I converted the old sheep shed that was here.. still had panels and such in there. I put wire on the end and covered the holes.. left the inside railing there for them to roost.. built a outside frame with 3 walls around the chute and covered with wire, threw the bird netting over the top.. built a door... and wahlah!


----------



## phishfood

Hey, that is about 1/4 as ugly as the old horse stall that I am converting to a chicken coop!

All of the pretty chicken coops I see pictured on here make me feel inadequate, nice to know that I am not the only one doing it downhome style.


----------



## TinyHouse

phishfood said:


> All of the pretty chicken coops I see pictured on here make me feel inadequate, nice to know that I am not the only one doing it downhome style.


I WISH I could have built mine out of salvaged materials, but I'm new to the area, I have nothing at all on my place - and I mean NOTHING! - and I kind of put the horse before the cart and got the chicks first.....

Oops....

I admire all of you who are taking either what you have, what you can find or what you can get from others to make your coops. They actually have more "character" in a lot of ways.


----------



## Captain

*Update:*

my brother and i did a lot of work on this coop. we still have a lot to do, but here are the most recent pics.....

here is the new door my brother made....









new dividing wall.. here is a before and after shot. the door i got for free, and all the wood is from pallets we got for free. to the left of the door is the opening for the nesting box, so i can gather the eggs.

















the inside look of my nesting box....

















my daughter posing inside the coop to give you an idea of the size...









here is the outside area where we will store the feed, and water and such. 









we divided the shed in 2 taking half for the coop, and the other half for the storage. still have to add windows, fill gaps, and net off the bottom perimeter of the coop area. maybe a couple more weeks? 
what do you think?


----------



## TinyHouse

WOW - that is looking great! You've really gotten a lot done already and it's looking like a cool chicken coop.


----------



## Energyvet

Moving along very quickly. It's fun watching it all come together. You and your brother work well together as a team. And your daughter is as cute as a button!


----------



## hollyosborn

Now i can see all the photos... LOVE them all!.. and seriously your daughter is ADORABLE.. love her little dress!!!


----------



## Captain

*Update:*

i need your advice. in the pic is the top of the wall of my future chicken coop. this is where the roof trusses meet the top of the wall, and as you can see there is a large gap. it is good for ventilation, but an open area for preditors.

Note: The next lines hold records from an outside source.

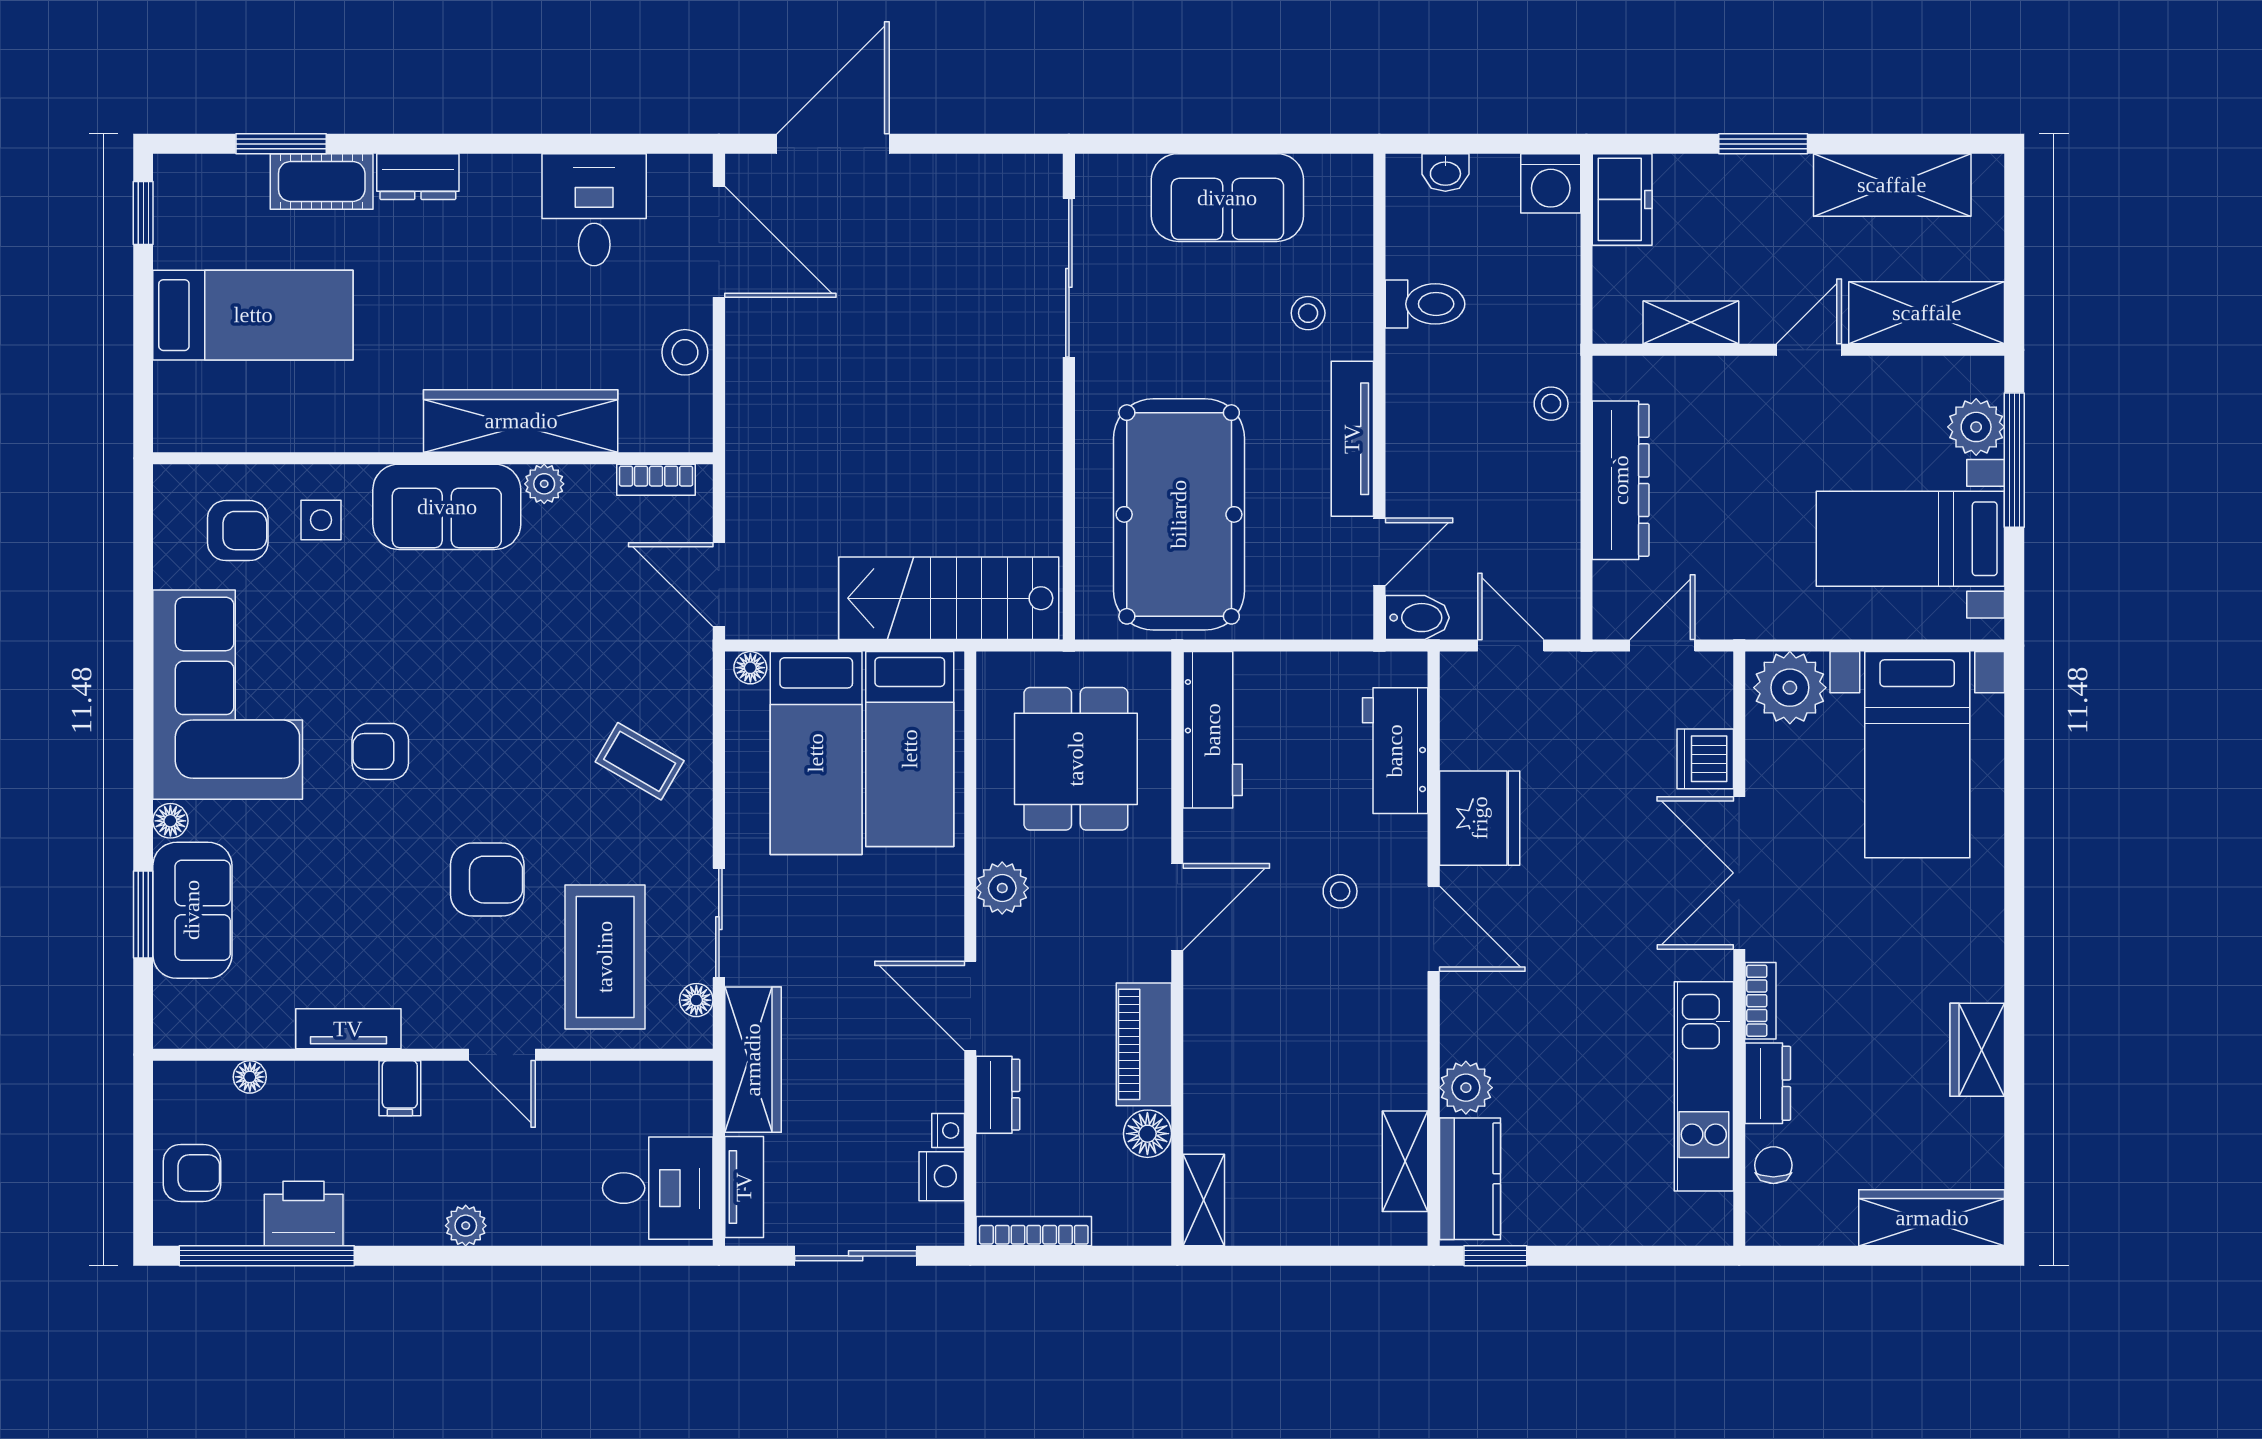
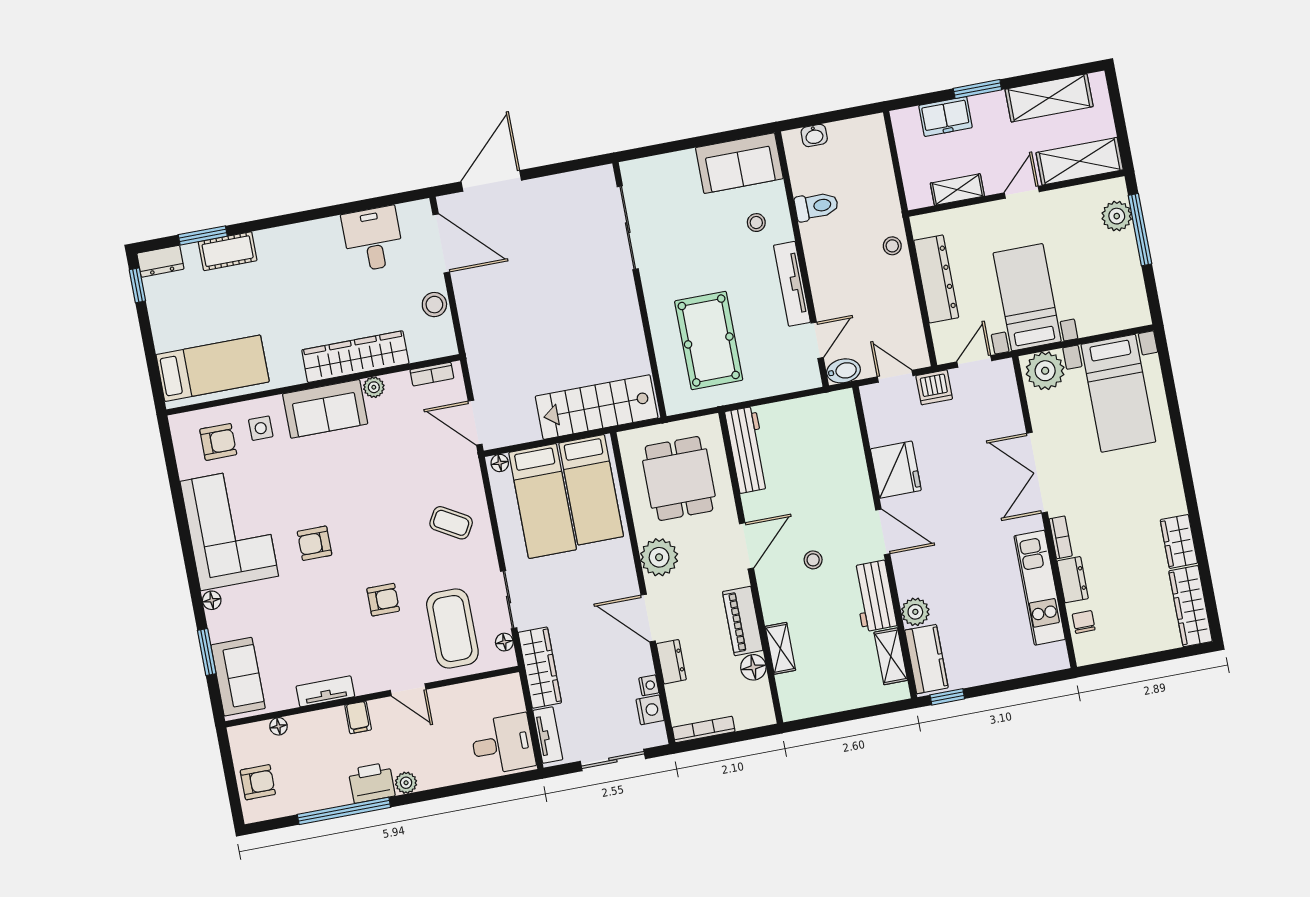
dresser: (418, 177) -> (160, 261), moved
washing machine: (1551, 183) -> (870, 131), removed
sofa: (1227, 198) -> (739, 163), moved
freezer: (1622, 199) -> (946, 117), moved, turned 90
bed: (253, 315) -> (213, 368), moved
pool table: (1179, 514) -> (709, 340), width x0.73, depth x0.76
bed with nightstands: (1910, 539) -> (1027, 297), moved, turned 90
workbench: (1395, 751) -> (874, 596), moved
dishwasher: (1705, 759) -> (934, 387), moved, turned -90
armchair: (487, 880) -> (383, 600), width x0.72, depth x0.72
plant: (1002, 888) -> (659, 557), width x1.36, depth x1.36
stool: (1340, 891) -> (813, 560), moved
sofa: (192, 910) -> (238, 677), moved
shelving: (1204, 1200) -> (780, 648), moved
printer: (304, 1213) -> (372, 783), moved
wardrobe: (1932, 1218) -> (1191, 606), moved, turned -90
window: (267, 1256) -> (344, 811), moved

do you think i should screen this off?

do you think predators will be able to go through this gap?

thanks


----------



## TinyHouse

Captain said:


> do you think i should screen this off?


Yes



Captain said:


> do you think predators will be able to go through this gap?


Yes

Just my opinion


----------



## Tony-O

Great for ventalation, but an open door for prediators. Especially raccoons.


----------



## phishfood

Right now, ***** are my biggest worry in my area. Lots of them, though you don't usually see them during the day.


----------



## rob

well its coming along at a good pace.


----------



## cogburn

Very nice job Captain !! Seal some of the daylight spots and you'll be in business, if you can see a tennis ball size spot of daylight on top of, under, or in a corner then it's enough for a varmint to get in. 1/4-1/2 inch Hardware cloth is an easy fix because it's stiff enough and can be folded any shape that you need and screwed down with screws and a small washer on the screw.. But be sure and pull it tight.. Play in wire will lead to tears in wire.


----------